1. We get comfortable in our own skin, and know that nothing will change that.
I realized what came out of the relationships I had, was this endless need to please and hide flaws that I think I had. So walking on eggshells, and sometimes buying peace is something we all end up doing to keep the relationship going. Let’s face it this is not going to last through a long-term relationship.
It’s best to bare it all, and expose yourself and your vulnerabilities. Eventually, love comes from accepting each other for who’ you are not’, that’s where coping mechanisms need to be in place.
2. We have sorted out repeated negative patterns, and rise above them.
If you are hanging on to your past, carrying emotional baggage and still attached to the rules of your tribe (family patterns) then you are clearly not ready to be in a relationship. If you keep bringing up ‘anger’ because you have some unresolved anger issues, most likely your partner is going to throw this back at you as well.
The beauty of human evolution is to grow up and recognize your flaws and work on them, it all starts with ‘you’ and is never really about the other person.
3. We accept the fact that it’s not going to be easy, and your partner will screw up.
Relationships are about taking risks, reminds me of what the Budhha says ‘You are born into life to accept pain with grace’. This is does not mean you will suffer all the time, but knowing and accepting the fact that there will be times when your partner will make mistakes, is better than thinking it’s all going to be hunky dory.
Just remember your partner has flaws as well, just like you do. Instead of reacting to them, it’s better to actually accept them. Exposing yourself emotionally, is essential to a good relationship and therein you may get hurt sometimes.
4. We have given ourselves enough ‘healing time’ before jumping from one relationship to the other.
Spending time alone is one of the greatest gifts the universe bestows upon us. It gives you the time to come to terms with the past and your demons. The mind gets a chance to sort out your own issues, of the patterns repeated in your past relationships, and a chance to break the negative relationship matrix.
A little focus on what makes you tick, and taking the time to do it will never hurt anyone.
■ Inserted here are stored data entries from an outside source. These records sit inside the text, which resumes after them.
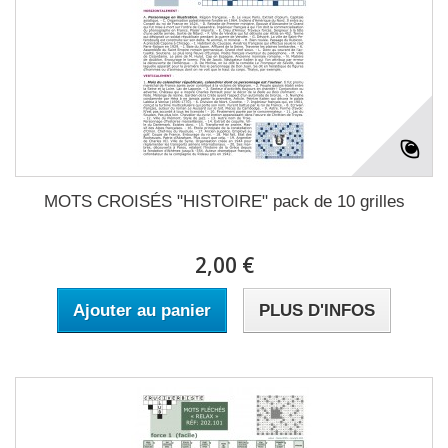
MOTS CROISÉS "HISTOIRE" pack de 10 grilles
2,00 €
Ajouter au panier
PLUS D'INFOS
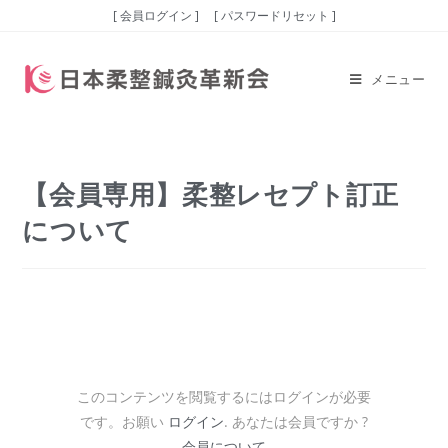
[ 会員ログイン ]
[ パスワードリセット ]
メニュー
【会員専用】柔整レセプト訂正
について
このコンテンツを閲覧するにはログインが必要
です。お願い
ログイン
. あなたは会員ですか ?
会員について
In shamans they say ‘calling your power back’ is very important before you choose to commit again.
5. Being less critical, and having more gratitude to things, people and situations around you.
Being in a state of gratitude, and not constantly bickering about things and people in our lives is the way to be. As silly as it sounds, it actually makes you have belief and catch the vibrations of goodness to come into your life.
By indulging in these thought patterns, a sense of forgiveness takes over for yourself and your past partners. You move out of the ‘why me’ zone into the ‘why not me’ zone.